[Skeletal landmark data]
--

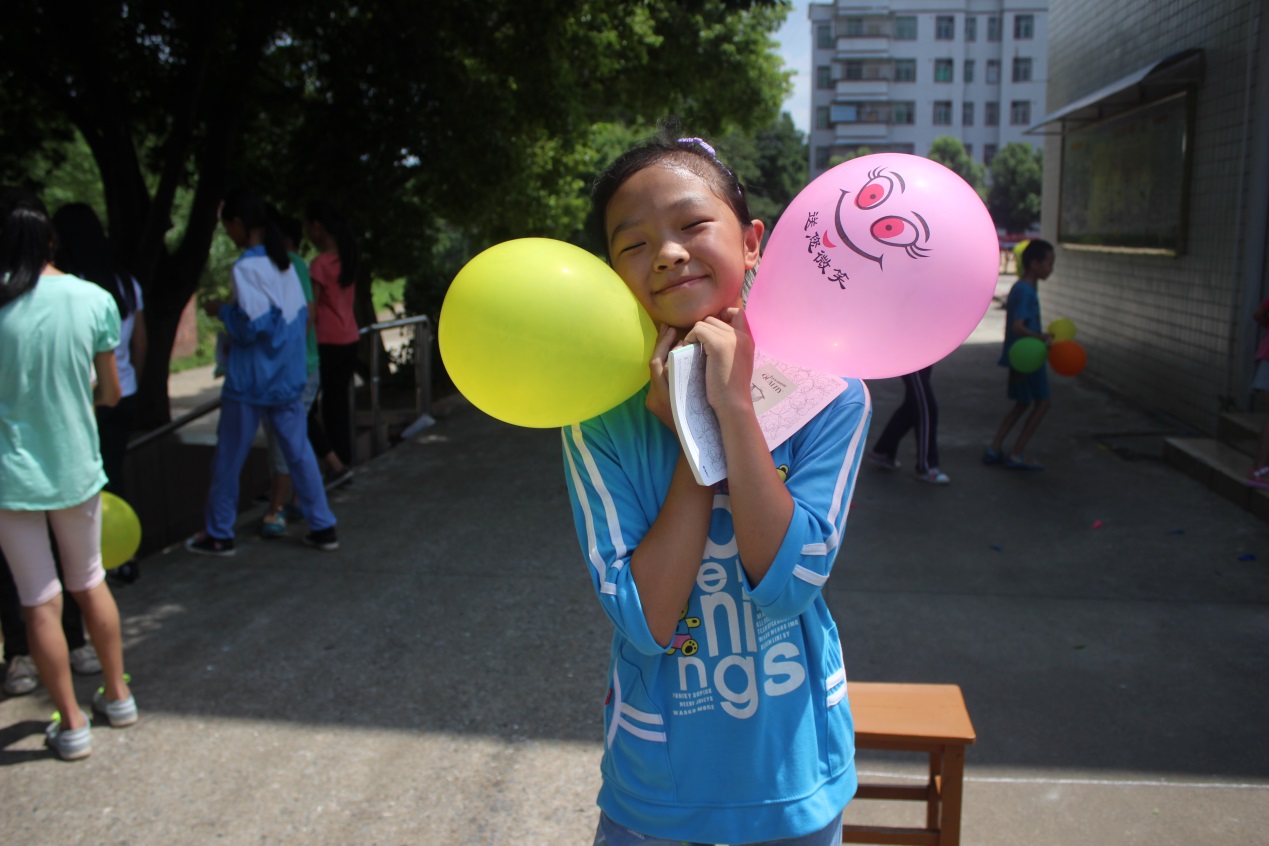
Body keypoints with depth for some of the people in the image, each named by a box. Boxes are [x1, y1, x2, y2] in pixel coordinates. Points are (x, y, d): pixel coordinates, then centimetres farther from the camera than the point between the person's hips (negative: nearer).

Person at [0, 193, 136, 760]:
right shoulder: (94, 300, -6)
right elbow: (110, 393, 2)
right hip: (77, 467, 2)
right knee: (90, 582, 21)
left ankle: (71, 724, 16)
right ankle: (117, 696, 31)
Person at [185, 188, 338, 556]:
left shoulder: (246, 267, -16)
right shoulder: (284, 263, 7)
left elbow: (251, 325, -20)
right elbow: (302, 316, 13)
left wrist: (222, 310, -4)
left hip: (250, 383, -7)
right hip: (288, 378, 7)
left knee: (228, 459, 7)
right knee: (299, 452, 11)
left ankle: (219, 535, 19)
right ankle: (323, 528, 13)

--

[TASK DESCRIPTION] Where a line above contains the string "shoulder", copy that line.

[EXERCISE OUTPUT]
right shoulder: (94, 300, -6)
left shoulder: (246, 267, -16)
right shoulder: (284, 263, 7)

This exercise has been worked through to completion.